Albert, which launched in 2015, offers its members — most of them under forty and making less than $75,000 a year — online checking, savings, and brokerage accounts, as well as advances on paychecks and tools for smart saving. For as little as $4 a month, members can send questions over text message to the company’s team of financial experts, who tailor guidance for a less financially sophisticated clientele than that of a typical Wall Street bank (less estate planning, more savings accounts). What sets the company apart, says Ravid, is that it combines human financial guidance with automated, personalized information that helps users save, set budgets, and invest. “We built this software not to replace traditional financial advisors, but to make them ten to one hundred times more efficient,” says Ravid.

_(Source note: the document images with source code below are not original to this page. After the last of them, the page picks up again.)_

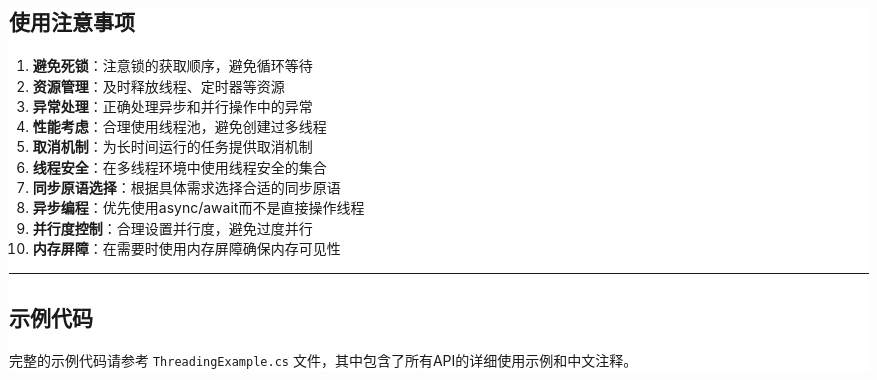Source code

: ## 使用注意事项

1. **避免死锁**：注意锁的获取顺序，避免循环等待
2. **资源管理**：及时释放线程、定时器等资源
3. **异常处理**：正确处理异步和并行操作中的异常
4. **性能考虑**：合理使用线程池，避免创建过多线程
5. **取消机制**：为长时间运行的任务提供取消机制
6. **线程安全**：在多线程环境中使用线程安全的集合
7. **同步原语选择**：根据具体需求选择合适的同步原语
8. **异步编程**：优先使用async/await而不是直接操作线程
9. **并行度控制**：合理设置并行度，避免过度并行
10. **内存屏障**：在需要时使用内存屏障确保内存可见性

---

## 示例代码

完整的示例代码请参考 `ThreadingExample.cs` 文件，其中包含了所有API的详细使用示例和中文注释。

Ravid’s interest in technology also dates back to his childhood. Growing up outside Boston in the early 1990s, he tinkered with computers and routinely dropped by MIT, where his mother worked as a scientist. “I’d bring my floppy disks,” Ravid recalls, “and come back with all these bleeding-edge games that barely ever worked on my machine.” He wrote his first program in high school to predict the start of Passover for the next thirty years.
After graduating from Columbia in 2005 with a degree in economics, Ravid worked as a financial consultant, then as a bond trader. In 2013, he started the short-lived company Openfolio, which allowed users to share their portfolios through a social network and benchmark their performances. “I was trying to figure out how to build a model that worked for a broad consumer,” Ravid recalls. “It’s a never-ending learning process.”
One lesson he took away from that experience was that while many people have questions about finance, they’re often completely overwhelmed by the jargon of the industry. “Most people don’t wake up in the morning thinking, ‘Oh, I should really get up to speed on all of those financial concepts,’” says Ravid. “They’re asking, ‘Should I buy or lease a car? Can I afford to increase my rent? Should I really buy that latte every morning?’”
Enter Albert. Ravid and his co-founder, Andrzej Baraniak ’05CC, chose the name to bring to mind the sort of “smart, unassuming friend” whom you might approach with questions about your 401(k).
Evidently, the app’s formula is effective. Ravid says that within six months, most new clients manage to save at least $400, a considerable sum given that Albert’s typical customer is young, grew up under the shadow of the Great Recession, and might make minimum wage. “These customers have been underserved by larger financial institutions,” says Ravid. “There wasn't a business model around them that worked, and that's what we've built.”